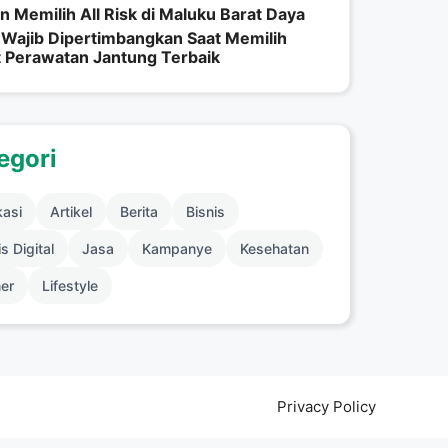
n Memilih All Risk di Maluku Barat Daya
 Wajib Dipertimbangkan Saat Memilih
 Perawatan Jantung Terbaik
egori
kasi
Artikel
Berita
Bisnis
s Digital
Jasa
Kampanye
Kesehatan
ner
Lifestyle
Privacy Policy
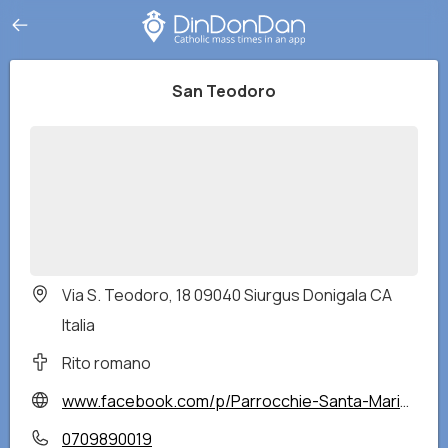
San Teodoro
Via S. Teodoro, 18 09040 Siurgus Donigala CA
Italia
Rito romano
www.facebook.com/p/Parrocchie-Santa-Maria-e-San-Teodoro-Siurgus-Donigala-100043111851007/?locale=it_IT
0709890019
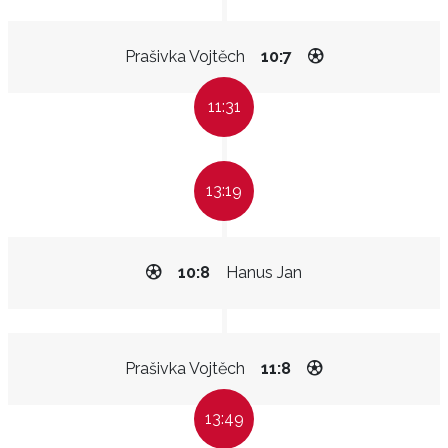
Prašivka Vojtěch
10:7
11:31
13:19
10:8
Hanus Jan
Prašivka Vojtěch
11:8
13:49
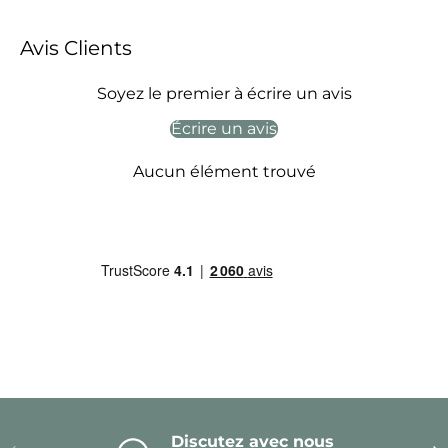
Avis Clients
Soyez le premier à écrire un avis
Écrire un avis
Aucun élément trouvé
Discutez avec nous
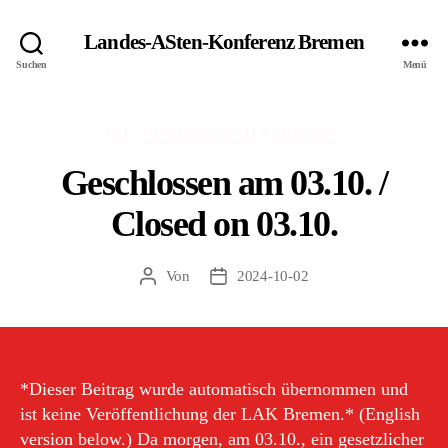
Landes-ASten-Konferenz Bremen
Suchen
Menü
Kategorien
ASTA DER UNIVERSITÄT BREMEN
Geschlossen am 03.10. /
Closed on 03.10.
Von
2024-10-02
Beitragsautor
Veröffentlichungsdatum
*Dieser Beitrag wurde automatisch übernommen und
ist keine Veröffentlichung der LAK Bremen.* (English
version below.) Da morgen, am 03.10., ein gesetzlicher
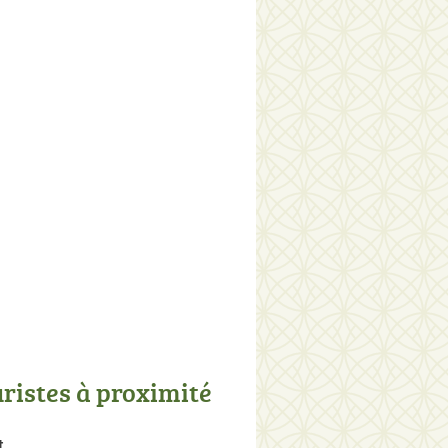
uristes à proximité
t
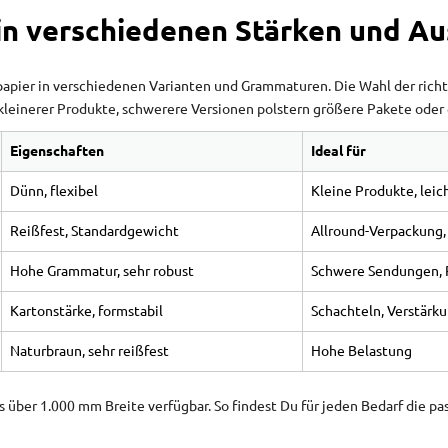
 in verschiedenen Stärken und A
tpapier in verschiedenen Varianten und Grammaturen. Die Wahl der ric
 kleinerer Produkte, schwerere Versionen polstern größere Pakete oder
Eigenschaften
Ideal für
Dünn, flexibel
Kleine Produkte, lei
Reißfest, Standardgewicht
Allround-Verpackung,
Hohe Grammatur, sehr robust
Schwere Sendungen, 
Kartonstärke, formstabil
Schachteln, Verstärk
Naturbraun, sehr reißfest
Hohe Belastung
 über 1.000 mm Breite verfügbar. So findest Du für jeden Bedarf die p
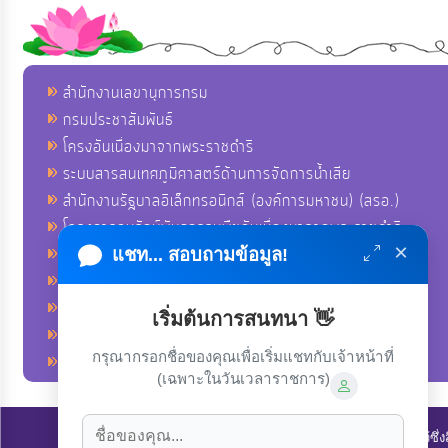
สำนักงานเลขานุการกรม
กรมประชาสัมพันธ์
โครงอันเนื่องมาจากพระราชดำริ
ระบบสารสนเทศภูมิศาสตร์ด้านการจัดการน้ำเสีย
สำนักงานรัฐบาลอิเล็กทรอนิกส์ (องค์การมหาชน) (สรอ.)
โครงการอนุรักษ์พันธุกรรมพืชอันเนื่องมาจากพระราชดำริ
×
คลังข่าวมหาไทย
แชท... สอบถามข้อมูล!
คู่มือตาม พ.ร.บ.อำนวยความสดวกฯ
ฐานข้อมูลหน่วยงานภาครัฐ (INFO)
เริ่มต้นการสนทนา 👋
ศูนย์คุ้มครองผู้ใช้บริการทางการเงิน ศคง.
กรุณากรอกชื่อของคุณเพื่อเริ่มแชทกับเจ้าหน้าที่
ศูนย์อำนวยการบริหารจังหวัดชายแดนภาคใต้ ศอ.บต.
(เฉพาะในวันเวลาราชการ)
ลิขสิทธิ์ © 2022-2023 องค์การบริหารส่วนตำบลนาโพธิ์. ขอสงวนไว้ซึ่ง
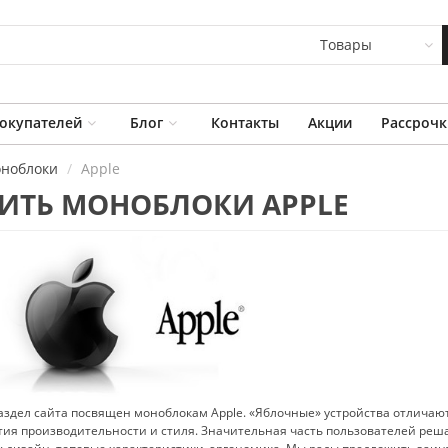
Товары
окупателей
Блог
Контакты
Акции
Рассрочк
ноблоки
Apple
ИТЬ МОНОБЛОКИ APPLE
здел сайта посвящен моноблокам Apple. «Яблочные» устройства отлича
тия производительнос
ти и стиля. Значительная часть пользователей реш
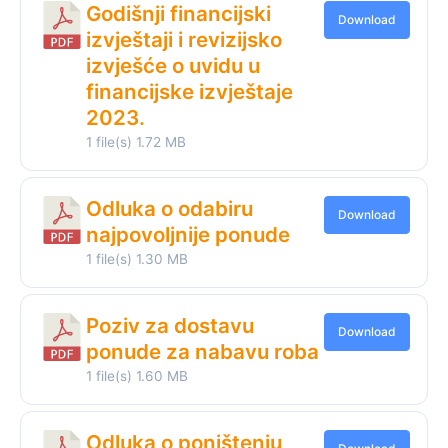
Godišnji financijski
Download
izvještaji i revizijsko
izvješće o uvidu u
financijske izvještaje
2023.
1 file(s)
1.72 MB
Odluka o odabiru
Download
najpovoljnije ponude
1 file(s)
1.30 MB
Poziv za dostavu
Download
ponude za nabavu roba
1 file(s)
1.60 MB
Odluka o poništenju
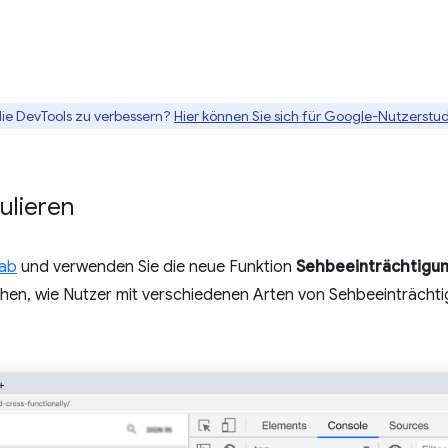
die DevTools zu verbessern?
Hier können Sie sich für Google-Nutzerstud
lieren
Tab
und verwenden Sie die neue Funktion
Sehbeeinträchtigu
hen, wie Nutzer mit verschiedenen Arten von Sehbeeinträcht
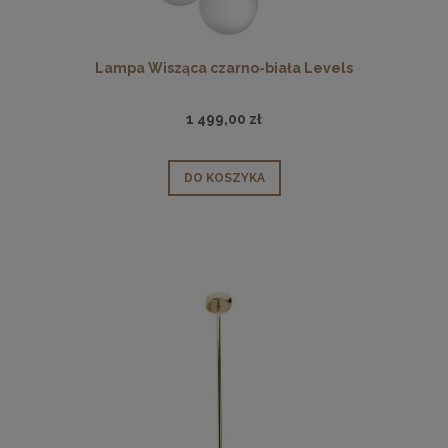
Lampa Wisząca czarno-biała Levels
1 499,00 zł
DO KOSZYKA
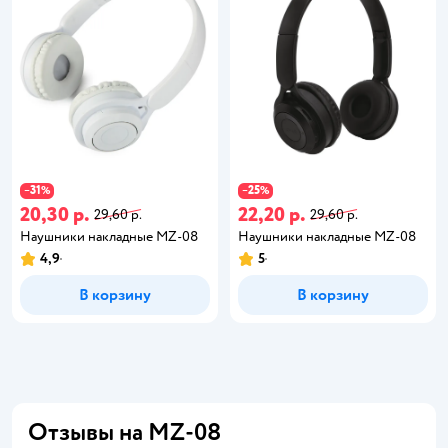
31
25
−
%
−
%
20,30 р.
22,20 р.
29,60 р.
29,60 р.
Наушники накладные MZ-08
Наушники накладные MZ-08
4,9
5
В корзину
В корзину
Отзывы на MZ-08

....................

▸ **Exercise directions**:
Rewrite all the material with every instance of "Download" changed to "Preuzmi" and nothing else altered. Leave the pictures out.

▸ **Task output**:
n Memilih All Risk di Maluku Barat Daya
 Wajib Dipertimbangkan Saat Memilih
 Perawatan Jantung Terbaik
egori
kasi
Artikel
Berita
Bisnis
s Digital
Jasa
Kampanye
Kesehatan
ner
Lifestyle
Privacy Policy
San Teodoro
Via S. Teodoro, 18 09040 Siurgus Donigala CA
Italia
Rito romano
www.facebook.com/p/Parrocchie-Santa-Maria-e-San-Teodoro-Siurgus-Donigala-100043111851007/?locale=it_IT
0709890019
Prašivka Vojtěch
10:7
11:31
13:19
10:8
Hanus Jan
Prašivka Vojtěch
11:8
13:49
Avis Clients
Soyez le premier à écrire un avis
Écrire un avis
Aucun élément trouvé
Discutez avec nous
Landes-ASten-Konferenz Bremen
Suchen
Menü
Kategorien
ASTA DER UNIVERSITÄT BREMEN
Geschlossen am 03.10. /
Closed on 03.10.
Von
2024-10-02
Beitragsautor
Veröffentlichungsdatum
*Dieser Beitrag wurde automatisch übernommen und
ist keine Veröffentlichung der LAK Bremen.* (English
version below.) Da morgen, am 03.10., ein gesetzlicher
uristes à proximité
t
 in verschiedenen Stärken und A
tpapier in verschiedenen Varianten und Grammaturen. Die Wahl der ric
 kleinerer Produkte, schwerere Versionen polstern größere Pakete oder
Eigenschaften
Ideal für
Dünn, flexibel
Kleine Produkte, lei
Reißfest, Standardgewicht
Allround-Verpackung,
Hohe Grammatur, sehr robust
Schwere Sendungen, 
Kartonstärke, formstabil
Schachteln, Verstärk
Naturbraun, sehr reißfest
Hohe Belastung
 über 1.000 mm Breite verfügbar. So findest Du für jeden Bedarf die p
สำนักงานเลขานุการกรม
กรมประชาสัมพันธ์
โครงอันเนื่องมาจากพระราชดำริ
ระบบสารสนเทศภูมิศาสตร์ด้านการจัดการน้ำเสีย
สำนักงานรัฐบาลอิเล็กทรอนิกส์ (องค์การมหาชน) (สรอ.)
โครงการอนุรักษ์พันธุกรรมพืชอันเนื่องมาจากพระราชดำริ
×
คลังข่าวมหาไทย
แชท... สอบถามข้อมูล!
คู่มือตาม พ.ร.บ.อำนวยความสดวกฯ
ฐานข้อมูลหน่วยงานภาครัฐ (INFO)
เริ่มต้นการสนทนา 👋
ศูนย์คุ้มครองผู้ใช้บริการทางการเงิน ศคง.
กรุณากรอกชื่อของคุณเพื่อเริ่มแชทกับเจ้าหน้าที่
ศูนย์อำนวยการบริหารจังหวัดชายแดนภาคใต้ ศอ.บต.
(เฉพาะในวันเวลาราชการ)
ลิขสิทธิ์ © 2022-2023 องค์การบริหารส่วนตำบลนาโพธิ์. ขอสงวนไว้ซึ่ง
Товары
окупателей
Блог
Контакты
Акции
Рассрочк
ноблоки
Apple
ИТЬ МОНОБЛОКИ APPLE
здел сайта посвящен моноблокам Apple. «Яблочные» устройства отлича
тия производительнос
ти и стиля. Значительная часть пользователей реш
Godišnji financijski
Preuzmi
izvještaji i revizijsko
izvješće o uvidu u
financijske izvještaje
2023.
1 file(s)
1.72 MB
Odluka o odabiru
Preuzmi
najpovoljnije ponude
1 file(s)
1.30 MB
Poziv za dostavu
Preuzmi
ponude za nabavu roba
1 file(s)
1.60 MB
Odluka o poništenju
die DevTools zu verbessern?
Hier können Sie sich für Google-Nutzerstud
lieren
Tab
und verwenden Sie die neue Funktion
Sehbeeinträchtigu
hen, wie Nutzer mit verschiedenen Arten von Sehbeeinträcht
Lampa Wisząca czarno-biała Levels
1 499,00 zł
DO KOSZYKA
31
25
−
%
−
%
20,30 р.
22,20 р.
29,60 р.
29,60 р.
Наушники накладные MZ-08
Наушники накладные MZ-08
4,9
5
В корзину
В корзину
Отзывы на MZ-08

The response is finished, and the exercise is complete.